• Extracted information:
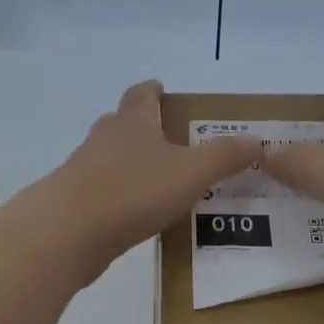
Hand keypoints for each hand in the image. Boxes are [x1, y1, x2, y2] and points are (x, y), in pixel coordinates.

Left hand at [37, 80, 259, 276]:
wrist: (67, 233)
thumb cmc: (132, 191)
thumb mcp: (191, 173)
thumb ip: (224, 156)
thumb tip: (257, 140)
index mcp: (132, 123)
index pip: (141, 94)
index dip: (154, 91)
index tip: (163, 90)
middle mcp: (104, 139)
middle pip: (124, 124)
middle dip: (145, 129)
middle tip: (173, 142)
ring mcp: (84, 171)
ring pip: (111, 159)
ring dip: (132, 165)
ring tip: (161, 183)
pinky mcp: (75, 203)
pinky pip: (103, 192)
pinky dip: (121, 197)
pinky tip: (137, 216)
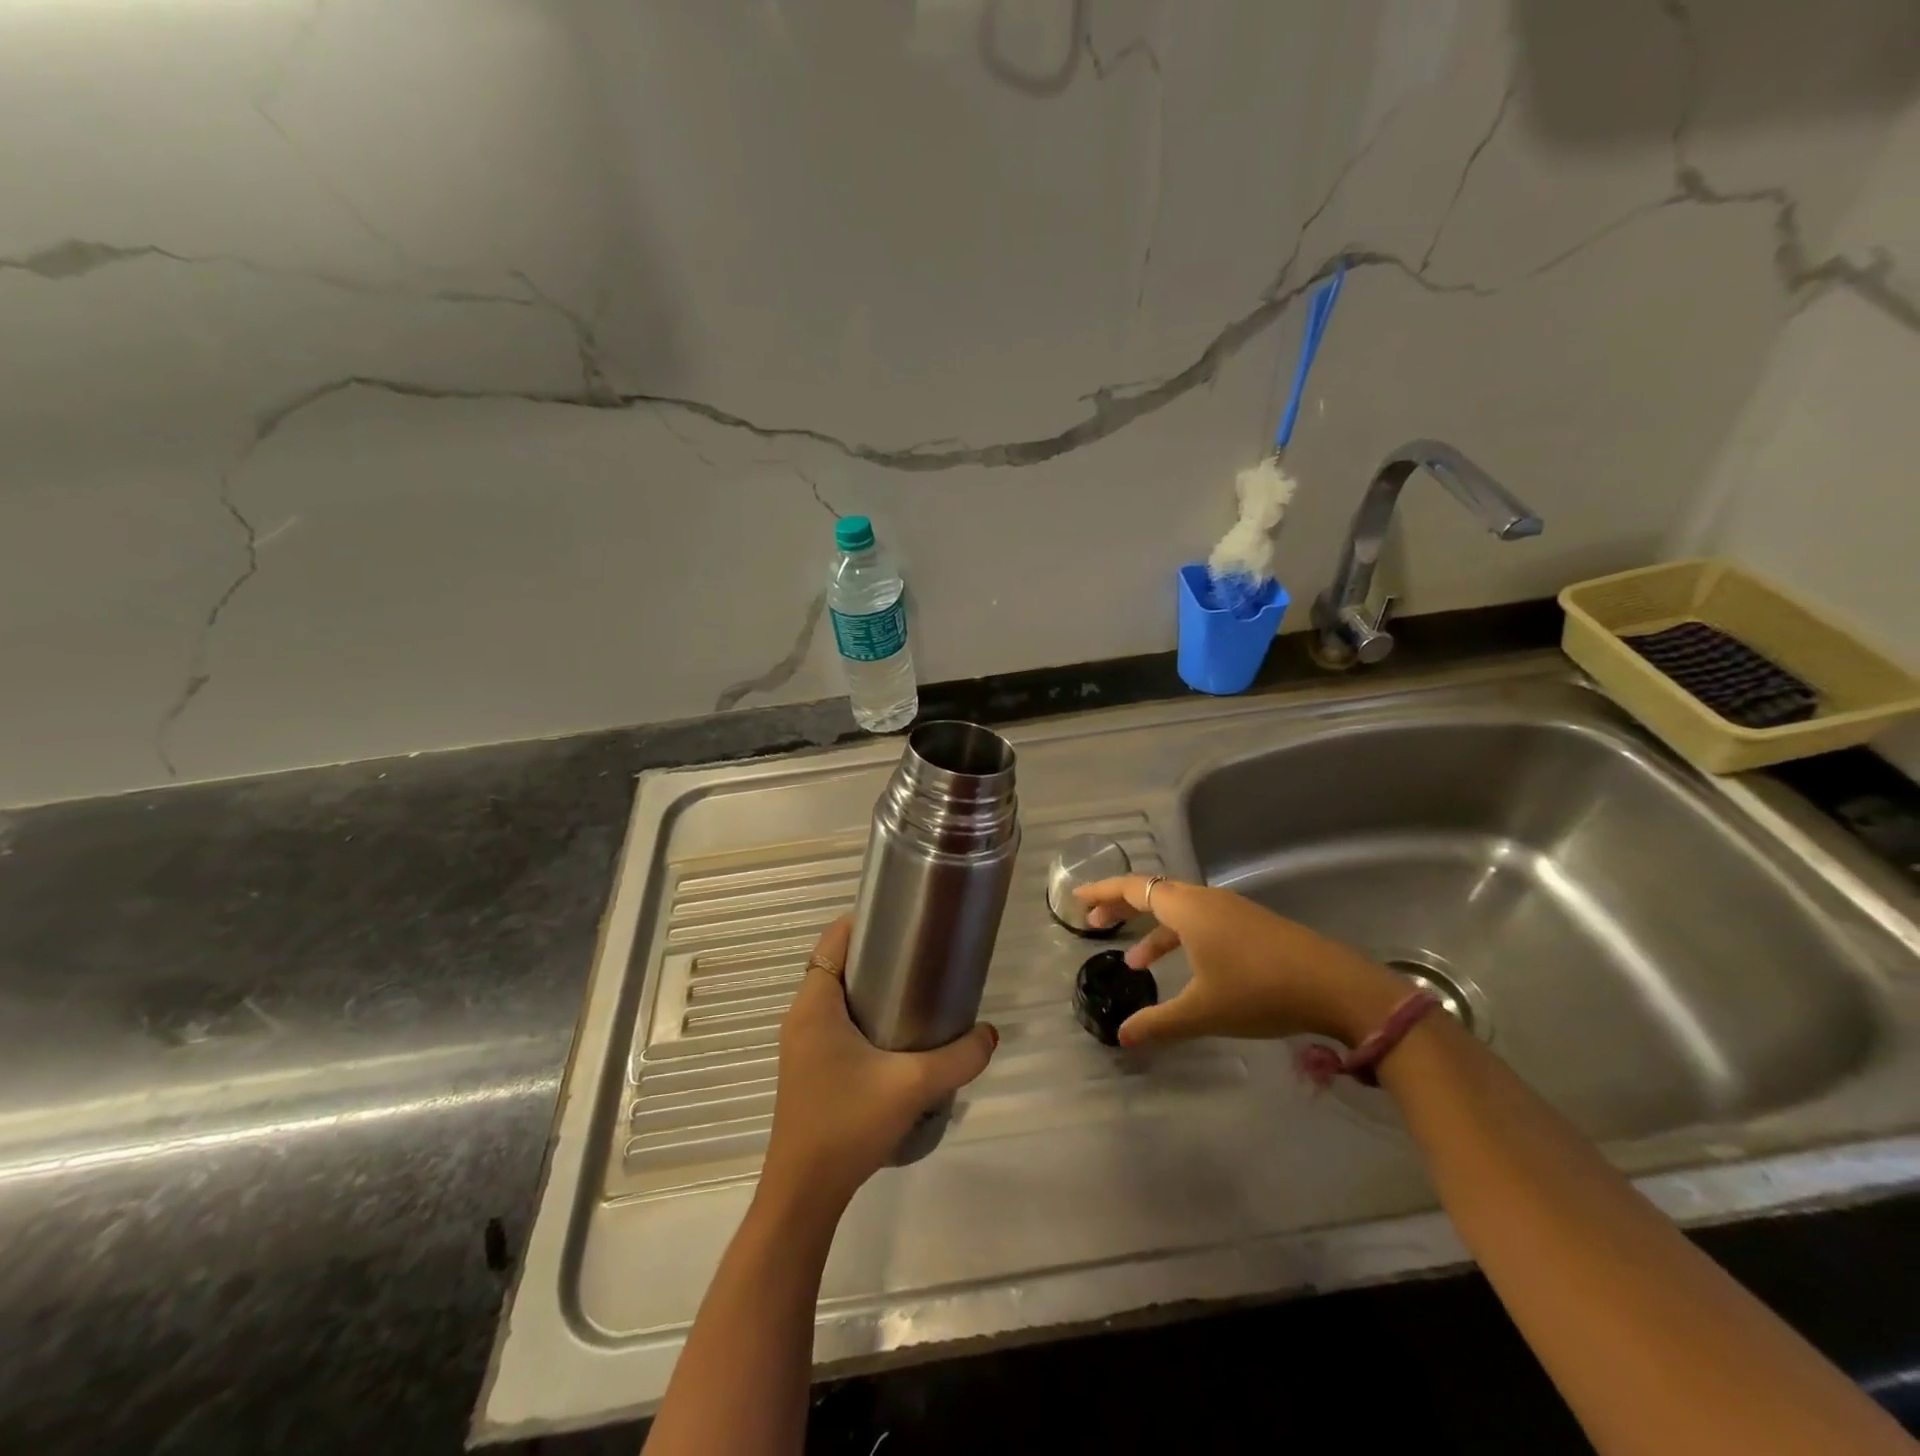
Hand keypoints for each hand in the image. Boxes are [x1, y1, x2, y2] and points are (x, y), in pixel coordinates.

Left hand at [760, 916, 998, 1211]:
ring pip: (836, 996)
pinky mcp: (807, 1069)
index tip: (902, 919)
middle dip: (875, 954)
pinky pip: (834, 1023)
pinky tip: (895, 1036)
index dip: (863, 921)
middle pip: (837, 965)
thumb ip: (958, 1058)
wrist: (804, 1194)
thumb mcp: (912, 1087)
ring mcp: (801, 1045)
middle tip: (920, 954)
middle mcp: (801, 1017)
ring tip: (915, 990)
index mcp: (814, 1005)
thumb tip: (990, 1034)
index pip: (832, 941)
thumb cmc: (847, 1125)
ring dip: (869, 987)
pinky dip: (862, 1015)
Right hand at [1073, 876, 1406, 1048]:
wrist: (1336, 987)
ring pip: (1179, 909)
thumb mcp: (1203, 1011)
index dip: (1103, 892)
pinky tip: (1185, 968)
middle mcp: (1207, 899)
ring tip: (1135, 962)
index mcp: (1187, 907)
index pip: (1133, 888)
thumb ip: (1158, 1022)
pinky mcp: (1252, 925)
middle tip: (1096, 924)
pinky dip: (1180, 937)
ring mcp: (1232, 910)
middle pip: (1154, 893)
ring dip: (1153, 929)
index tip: (1078, 899)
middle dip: (1123, 908)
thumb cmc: (1259, 991)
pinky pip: (1200, 920)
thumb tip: (1122, 1037)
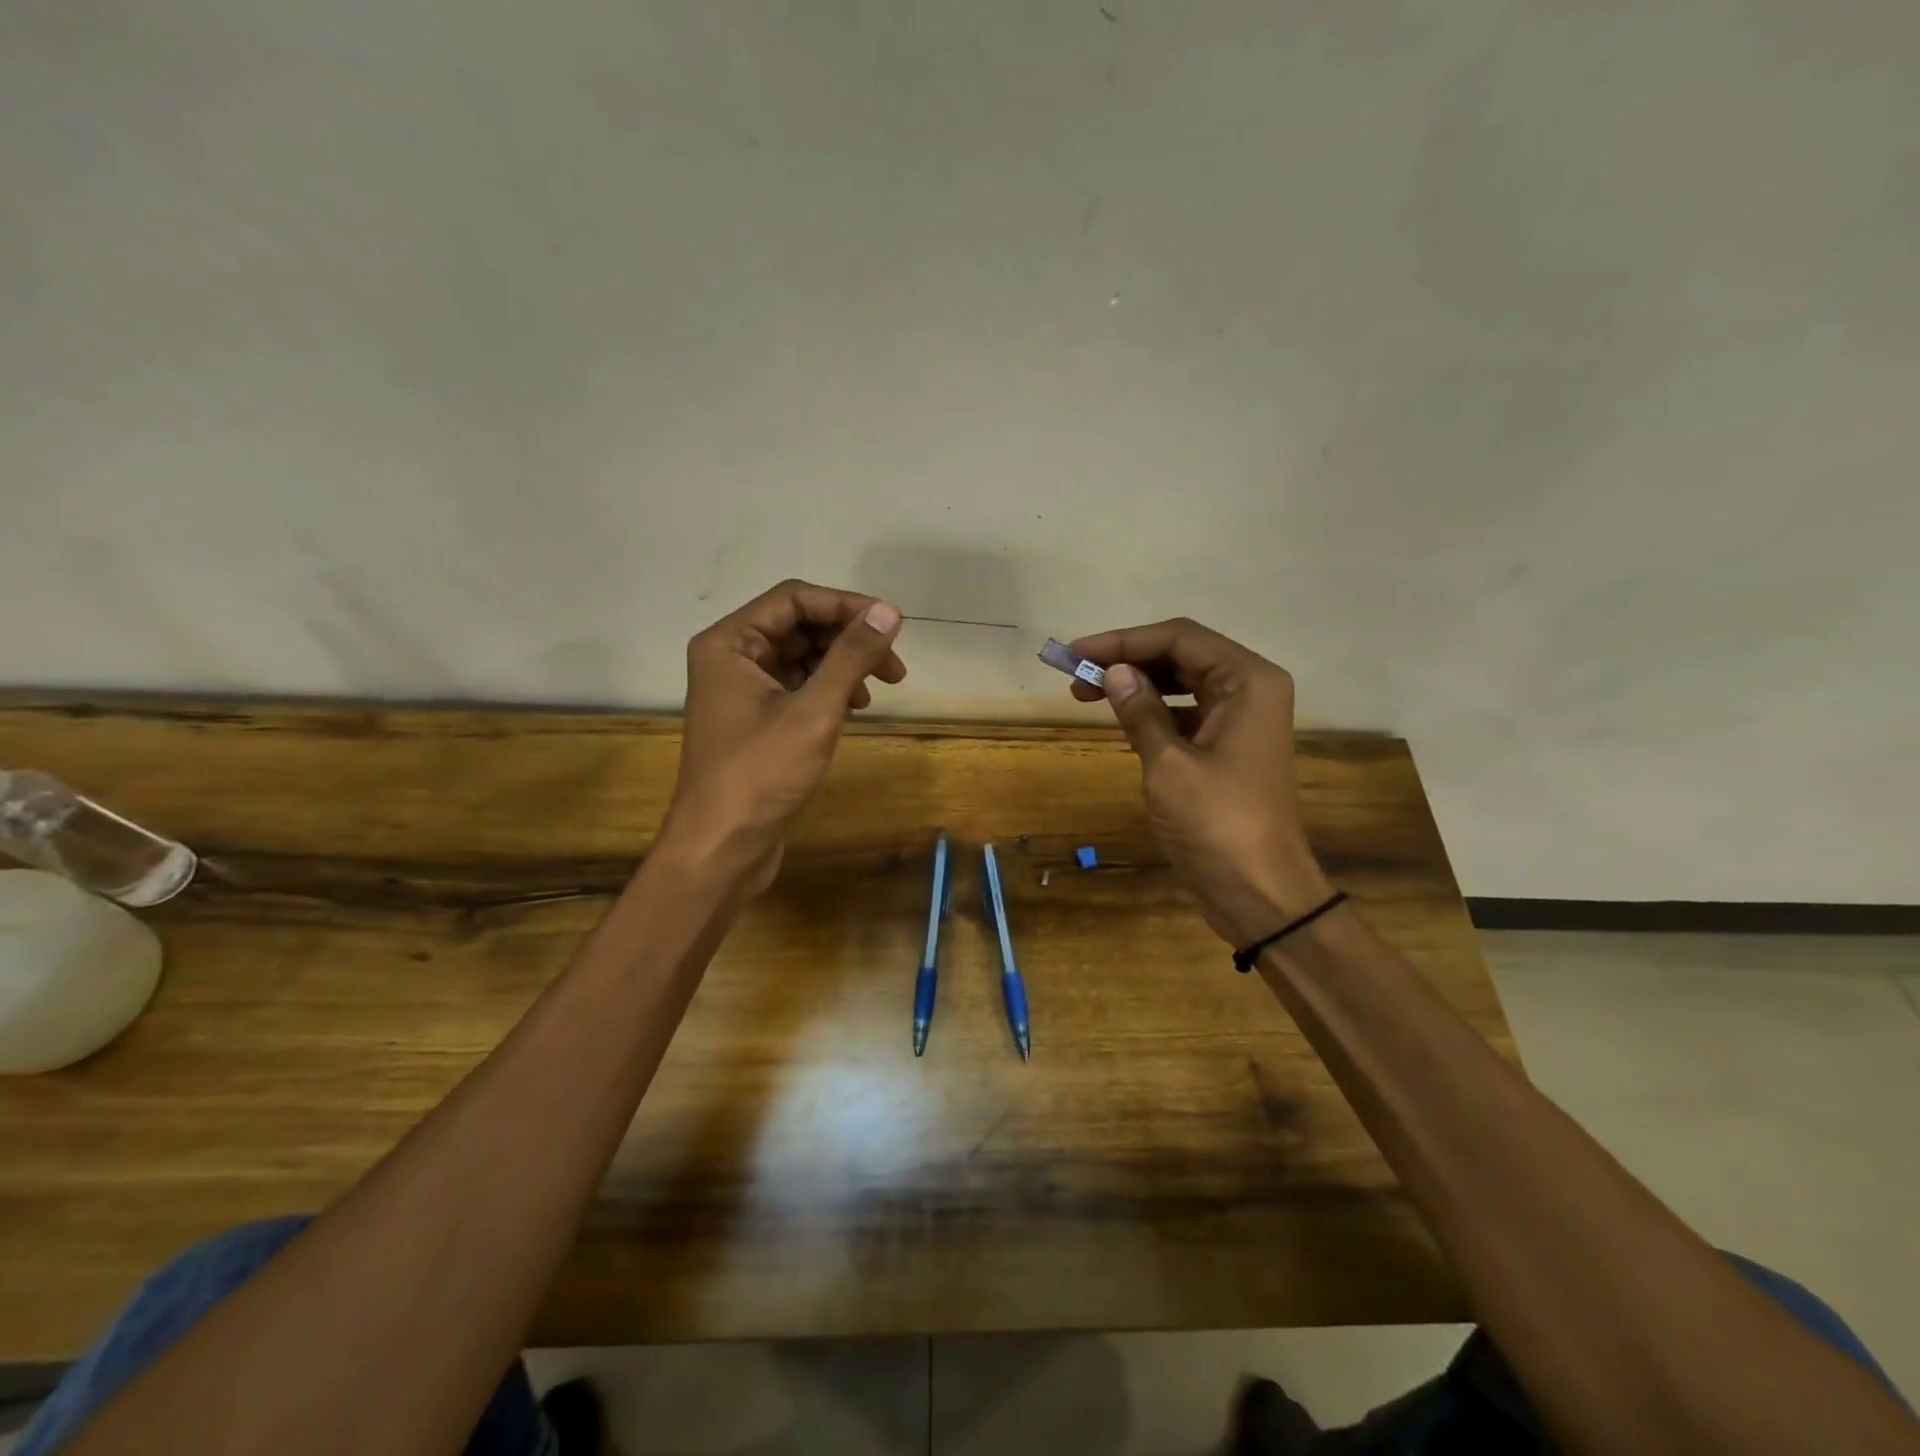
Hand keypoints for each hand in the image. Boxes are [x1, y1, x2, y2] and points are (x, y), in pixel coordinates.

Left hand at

• Instructions for the task:
Report all lines of the data that include the word "hand".

• Answer to the exercise:
Hand keypoints for each hand in the image. Boxes are [x1, y1, x2, y2] and points are (x, y), in pixel coordinates.
Left hand at [37, 80, 259, 276]:
Hand keypoints for each hand in the image. Boxes are [x1, y1, x2, y2] and points are (x, y), in pixel coordinates.
Left hand at [760, 916, 998, 1211]:
Right hand at [1073, 876, 1406, 1048]:
Hand keypoints for each hand in the image. Boxes are [x1, y1, x2, y2] and points are (x, y), in pixel coordinates.
Left hand at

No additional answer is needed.